Il 15 ottobre a Roma c’era tantissima gente ed ognuno ha visto e vissuto il corteo in base alla parte in cui era posizionato. La manifestazione era già complessa di suo, per organizzazione, per composizione politica e sociale, per gli obiettivi che aveva, e gli eventi la hanno complicata ancora di più.
Non sbaglia chi ha detto che potevano essere 200.000 i partecipanti.
Era un corteo non controllabile perché nessun soggetto organizzato voleva o poteva controllare la piazza. La manifestazione d’altronde era nata come un appello europeo dal basso e al massimo qualcuno poteva provare a metterci un cappello politico senza però essere in grado di portare forze e organizzazione in piazza per determinare il corteo.
Subito in via Cavour questa cosa è stata palese visto che ogni spezzone aveva preparato azioni (simboliche o concrete) in modo indipendente e vari gruppi più o meno grandi sceglievano i propri obiettivi in modo del tutto autonomo. A metà di via Cavour, infatti, sono state date alle fiamme due Suv e un paio di banche oltre che sfondate le vetrine a una catena di supermercati.
Il corteo poi è proseguito per i fori imperiali e il Colosseo, come previsto, mentre dalla parte di piazza Venezia (la zona dei palazzi del potere), blindati e centinaia di poliziotti impedivano eventuali deviazioni.
I problemi veri sono iniziati a poche centinaia di metri da Piazza San Giovanni dove la polizia ha caricato il corteo rompendolo in tre tronconi dopo un’altra serie di incendi a auto e cassonetti e l’attacco a una casermetta della Guardia di Finanza. E da qui la polizia ha iniziato uno show conclusosi a piazza San Giovanni con i blindati che scorrazzavano fino in cima alla piazza per disperdere con gli idranti e a folle velocità la folla di manifestanti.
Da qui è partita una reazione di massa e scontri di due ore per impedire alla polizia di entrare in piazza San Giovanni. Due ore di caroselli coi blindati gettati a folle velocità e dall’altra parte centinaia e centinaia di giovani che tenevano la piazza con sassi e bombe carta.
L’apice è avvenuto quando i blindati hanno cercato di entrare nella piazza al lato di San Giovanni dove stava confluendo il corteo. Per fare ciò i blindati hanno speronato il camion dei Cobas spingendolo di forza nella piazza dei manifestanti. Poi c’è stato l’incendio della camionetta dei carabinieri che si è fermata in panne dopo che aveva cercato di rincorrere le persone fino sulle scalinate della chiesa rimanendo incastrata. Gli scontri poi sono continuati per altre 2 ore in altre zone della città.

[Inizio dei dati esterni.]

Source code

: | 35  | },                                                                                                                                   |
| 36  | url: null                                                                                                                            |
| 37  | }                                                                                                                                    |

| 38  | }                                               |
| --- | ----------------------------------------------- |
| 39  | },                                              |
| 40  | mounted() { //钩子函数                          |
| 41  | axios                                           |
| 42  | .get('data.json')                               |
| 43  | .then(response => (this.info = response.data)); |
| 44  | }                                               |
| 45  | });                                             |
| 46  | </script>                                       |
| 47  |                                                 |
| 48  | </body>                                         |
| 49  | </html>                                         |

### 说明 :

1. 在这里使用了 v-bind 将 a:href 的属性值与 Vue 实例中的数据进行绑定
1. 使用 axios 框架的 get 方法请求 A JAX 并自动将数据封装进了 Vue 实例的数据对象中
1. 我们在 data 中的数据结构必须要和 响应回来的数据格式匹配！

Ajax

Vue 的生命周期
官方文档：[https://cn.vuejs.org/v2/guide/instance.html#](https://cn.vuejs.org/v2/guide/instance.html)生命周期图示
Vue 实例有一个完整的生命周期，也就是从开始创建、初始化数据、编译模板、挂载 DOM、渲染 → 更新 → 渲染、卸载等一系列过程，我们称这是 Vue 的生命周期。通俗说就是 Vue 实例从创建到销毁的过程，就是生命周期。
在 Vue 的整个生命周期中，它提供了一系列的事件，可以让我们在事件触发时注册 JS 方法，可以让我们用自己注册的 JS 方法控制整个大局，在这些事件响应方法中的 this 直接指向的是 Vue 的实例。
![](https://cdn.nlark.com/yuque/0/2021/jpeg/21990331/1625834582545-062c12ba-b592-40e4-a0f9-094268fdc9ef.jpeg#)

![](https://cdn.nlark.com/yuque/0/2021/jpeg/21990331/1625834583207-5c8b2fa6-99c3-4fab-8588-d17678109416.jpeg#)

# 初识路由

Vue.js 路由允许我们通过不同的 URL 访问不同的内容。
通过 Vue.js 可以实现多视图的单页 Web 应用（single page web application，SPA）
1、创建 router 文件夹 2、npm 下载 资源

La giornata del 15 ottobre era nata male, per altri è andata come era pienamente preventivabile che andasse.
Era nata male perché è stato scelto un “format”, quello della grande manifestazione autunnale con passeggiata e comizio finale che oltre ad essere desueta, non rispondeva certo alle esigenze di chi ha partecipato in massa sull’onda degli eventi nelle altre città europee dove, anche se con diverse forme e contenuti, la parola d’ordine era l’assedio ai palazzi del potere.
L’Italia però non era la Spagna degli indignados, ha altre tradizioni di movimento, altri numeri (più grossi) e altra organizzazione. Era improbabile riproporre il modello della “acampada”, ma era sicuramente più legittimante cercare forme e forzature per andare verso i palazzi del potere e cercare di rimanere lì. In piazza era tangibile questo desiderio. Sia chiaro, per andare laggiù c’era da fare forzature e scontri perché la questura era stata irremovibile vietando quella zona. Quindi deve essere altrettanto chiaro che senza forzature e rischi non vai da nessuna parte e l’unica alternativa è quella della passeggiata autunnale sotto il sole romano che pareva parecchio inappropriata per la situazione che c’era in Italia. Passeggiata che naturalmente fa comodo a chi aveva velleità elettorali o a chi voleva riiniziare una stagione sull’onda dei social forum 2001. Non andò così.
In piazza San Giovanni non c’erano i fantomatici black bloc ma migliaia di giovani che attaccavano la polizia, questa era la realtà.